As indicated above, starting with the entire set of features, according to various example embodiments, the set may be split into two clusters in response to a determination with respect to the distance threshold. The splitting operation may be continued with each new cluster in a recursive fashion. To perform the splitting, any clustering method may be used, including, but not limited to, k-means, k-medoids, graph- cuts, and Gaussian mixture models. The splitting may recursively continue until an analysis of each cluster indicated that the cluster satisfies the stopping criterion. To determine whether or not to split a cluster of features, a central element of the cluster may be identified. The central element may be called the medoid of the cluster. The medoid may be the feature for which the distance to its farthest neighbor is minimum amongst all elements of the cluster. In an alternative definition, the medoid may also be the feature of a cluster that has the lowest average distance to the other features within the cluster. To determine whether a split is to be performed, the distance from the medoid to the feature within the cluster that is farthest from the medoid (also referred to as the min-max distance), may be compared to a threshold distance. If the min-max distance is greater than the threshold distance, then a split may be performed. If the min-max distance is less than the threshold distance, then no further splitting is needed for that cluster because the stopping criterion for the cluster has been met.
In an embodiment, the threshold distance may be an attribute that is set in any of a number of ways. For example, the threshold distance may be input as a user preference by the user via a user interface. Additionally, or alternatively, the threshold distance may be set during a manufacturing process. Additionally, or alternatively, the threshold distance may be calculated based on a user's preferences as indicted by the user's actions captured by the device, without requiring the express inputting of a value for the threshold distance by the user. By modifying the threshold distance, different degrees of clustering may be performed. In this regard, a shorter threshold distance may result in an increased granularity of clustering, with a cost of increased processing. On the other hand, a longer threshold distance may tend to reduce granularity and avoid the creation of unnecessary clusters that can result from too much splitting.

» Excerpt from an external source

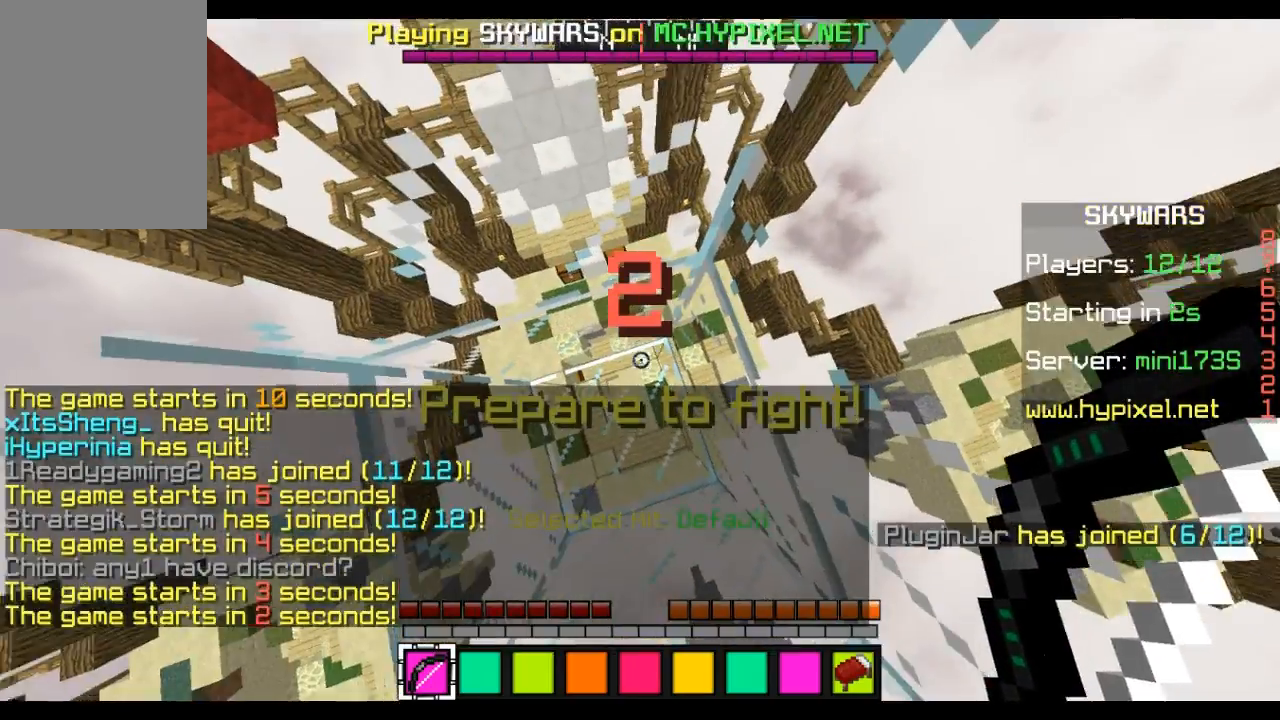
{"keys": [], "mouse": [], "events": []}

Subsequent to splitting the features into clusters at 110, the clusters may be analyzed again to determine if merging of clusters is needed. As such, at 120, clusters may be merged based on relative distance between the clusters. Similar to splitting, the process of merging clusters may be performed in a repetitive fashion (as indicated by the arrow from operation 120 back to the input of 120) until a stopping criterion is satisfied for each cluster.
Accordingly, after the clusters are created in 110, the medoid of each cluster may again be utilized. The distances between the medoids of each cluster may then be determined, where the distance may be calculated in the same manner as indicated above using the distances between subspaces. As such, the distances between the cluster pairs may be determined, and using, for example, the same clustering algorithm as used for splitting, merging of the clusters may be performed. The merging of clusters may be continued until all clusters satisfy the stopping criterion.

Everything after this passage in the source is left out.